Dado el escaso número de Cortes, es lógico que la mayoría de las Leyes que el Rey sancionaba se elaboraran fuera de aquéllas, recurriéndose normalmente a la aprobación de Pragmáticas o Decretos. Pues bien, todo este conjunto de prácticas y usos en el Gobierno y Legislación de los Reinos y Señoríos, ¿podría considerarse como una radical o substancial desviación con respecto a aquella otra presunta forma con que –según los revolucionarios tradicionalistas–, se conducían en su principado nuestros ancestrales Monarcas hasta los gloriosos días de los Reyes Católicos inclusive? Insistimos en que hablamos de la forma (que es en lo que se fijan los liberales), no en el contenido (en donde sí podríamos entrar a opinar, si se quisiera, en si unos y otros lo hicieron mejor o peor, pero que no constituye nuestro tema).
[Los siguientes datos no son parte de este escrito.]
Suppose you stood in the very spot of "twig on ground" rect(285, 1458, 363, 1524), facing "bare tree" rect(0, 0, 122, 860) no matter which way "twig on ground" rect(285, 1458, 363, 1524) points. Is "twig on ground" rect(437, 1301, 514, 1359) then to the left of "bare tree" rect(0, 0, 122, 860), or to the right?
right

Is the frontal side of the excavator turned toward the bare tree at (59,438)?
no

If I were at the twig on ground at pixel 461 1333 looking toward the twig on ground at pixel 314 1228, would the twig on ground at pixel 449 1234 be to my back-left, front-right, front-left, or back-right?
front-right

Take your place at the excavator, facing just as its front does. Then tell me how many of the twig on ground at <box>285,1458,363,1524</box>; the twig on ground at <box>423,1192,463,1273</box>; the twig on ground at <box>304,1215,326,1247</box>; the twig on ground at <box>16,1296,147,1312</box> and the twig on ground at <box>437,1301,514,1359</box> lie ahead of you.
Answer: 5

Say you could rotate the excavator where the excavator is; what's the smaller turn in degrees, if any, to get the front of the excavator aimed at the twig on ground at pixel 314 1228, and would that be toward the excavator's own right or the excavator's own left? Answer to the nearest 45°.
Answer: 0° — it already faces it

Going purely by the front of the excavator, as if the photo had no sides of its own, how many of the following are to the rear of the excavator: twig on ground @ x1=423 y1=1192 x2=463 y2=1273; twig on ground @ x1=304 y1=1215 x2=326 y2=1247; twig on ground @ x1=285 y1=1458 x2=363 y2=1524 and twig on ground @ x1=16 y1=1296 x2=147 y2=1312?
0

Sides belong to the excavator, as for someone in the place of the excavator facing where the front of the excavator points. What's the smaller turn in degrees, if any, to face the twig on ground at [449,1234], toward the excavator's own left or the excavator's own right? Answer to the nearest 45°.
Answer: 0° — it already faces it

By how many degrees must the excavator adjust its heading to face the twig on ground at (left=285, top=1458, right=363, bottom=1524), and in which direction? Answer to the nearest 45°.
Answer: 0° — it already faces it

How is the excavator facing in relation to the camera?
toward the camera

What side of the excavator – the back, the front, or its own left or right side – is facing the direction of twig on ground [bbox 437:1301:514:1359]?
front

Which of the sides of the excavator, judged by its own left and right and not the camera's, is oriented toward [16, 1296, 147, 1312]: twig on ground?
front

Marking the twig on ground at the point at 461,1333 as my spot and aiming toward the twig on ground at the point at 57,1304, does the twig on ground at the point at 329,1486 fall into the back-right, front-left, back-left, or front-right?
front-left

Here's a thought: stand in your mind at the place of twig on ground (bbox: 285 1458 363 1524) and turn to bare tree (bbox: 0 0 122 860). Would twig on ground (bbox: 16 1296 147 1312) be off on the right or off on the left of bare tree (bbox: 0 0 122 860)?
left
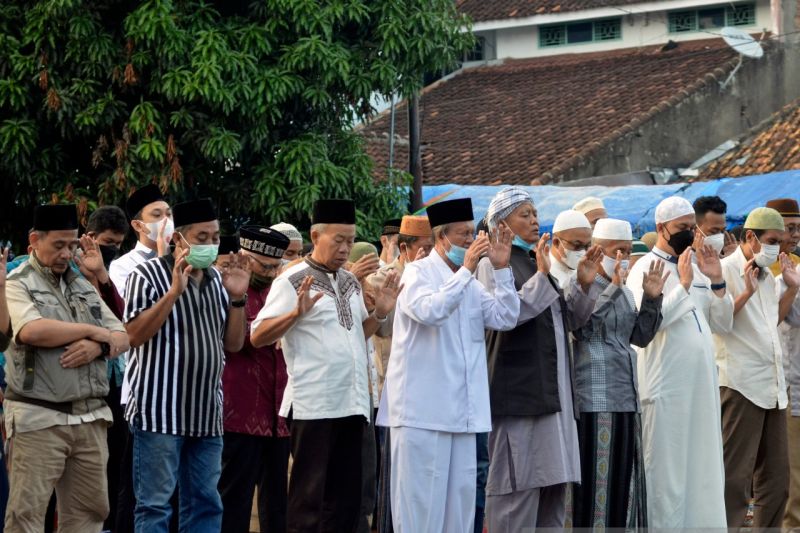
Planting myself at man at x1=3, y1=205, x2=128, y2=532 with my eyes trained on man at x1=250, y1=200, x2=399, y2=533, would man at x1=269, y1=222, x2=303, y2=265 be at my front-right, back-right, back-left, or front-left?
front-left

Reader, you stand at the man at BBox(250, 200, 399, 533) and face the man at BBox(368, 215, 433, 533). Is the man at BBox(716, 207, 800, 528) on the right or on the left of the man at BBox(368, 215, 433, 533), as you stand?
right

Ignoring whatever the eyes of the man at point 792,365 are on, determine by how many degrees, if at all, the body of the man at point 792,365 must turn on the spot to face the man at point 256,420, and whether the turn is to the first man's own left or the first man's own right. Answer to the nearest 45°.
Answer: approximately 90° to the first man's own right

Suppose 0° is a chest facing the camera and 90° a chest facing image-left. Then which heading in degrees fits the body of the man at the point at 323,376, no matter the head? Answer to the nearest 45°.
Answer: approximately 315°

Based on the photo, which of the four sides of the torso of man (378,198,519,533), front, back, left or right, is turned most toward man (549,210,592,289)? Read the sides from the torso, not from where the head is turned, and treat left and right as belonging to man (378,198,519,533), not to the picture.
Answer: left

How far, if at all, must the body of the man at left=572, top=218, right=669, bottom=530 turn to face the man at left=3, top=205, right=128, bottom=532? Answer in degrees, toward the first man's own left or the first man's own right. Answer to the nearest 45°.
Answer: approximately 90° to the first man's own right

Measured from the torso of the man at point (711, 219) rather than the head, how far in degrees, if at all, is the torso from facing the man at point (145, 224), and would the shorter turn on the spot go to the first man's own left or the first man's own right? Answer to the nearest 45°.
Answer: approximately 90° to the first man's own right

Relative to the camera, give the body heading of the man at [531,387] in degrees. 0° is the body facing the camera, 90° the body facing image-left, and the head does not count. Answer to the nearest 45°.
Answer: approximately 315°

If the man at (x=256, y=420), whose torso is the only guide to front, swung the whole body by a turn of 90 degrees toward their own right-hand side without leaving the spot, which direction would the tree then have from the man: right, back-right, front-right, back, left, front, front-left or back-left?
back-right

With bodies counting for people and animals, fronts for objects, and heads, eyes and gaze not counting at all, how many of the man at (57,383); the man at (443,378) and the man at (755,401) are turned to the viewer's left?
0

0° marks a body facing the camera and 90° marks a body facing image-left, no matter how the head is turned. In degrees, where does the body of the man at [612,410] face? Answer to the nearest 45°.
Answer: approximately 315°
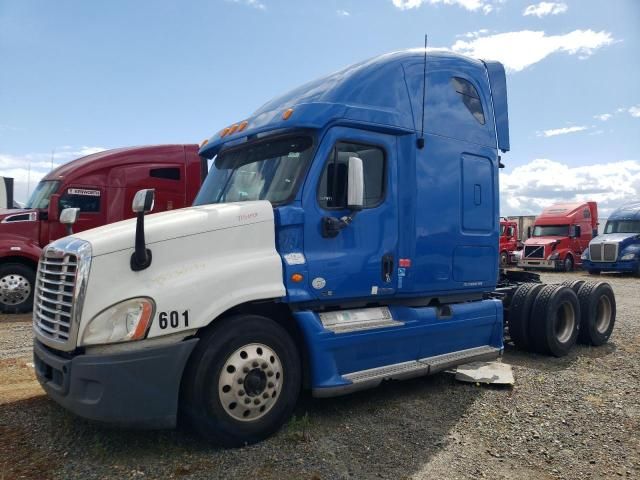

En base a este criterio, creemos que los liberales-historicistas se encuentran en un apuro, pues observamos también que, en el reinado de Isabel I, al igual que ocurría con los Borbones, sólo se convocaban Cortes, salvo alguna contada excepción, con motivo del juramento del Príncipe heredero. Cierto que fueron numerosas las veces en las que se juntó a las Cortes bajo el correinado de Isabel I y Fernando V (1474-1504), pero la razón es muy sencilla: por tenerse que jurar diversas veces al Príncipe o Princesa de Asturias como consecuencia de los varios y sucesivos fallecimientos que se producían entre éstos.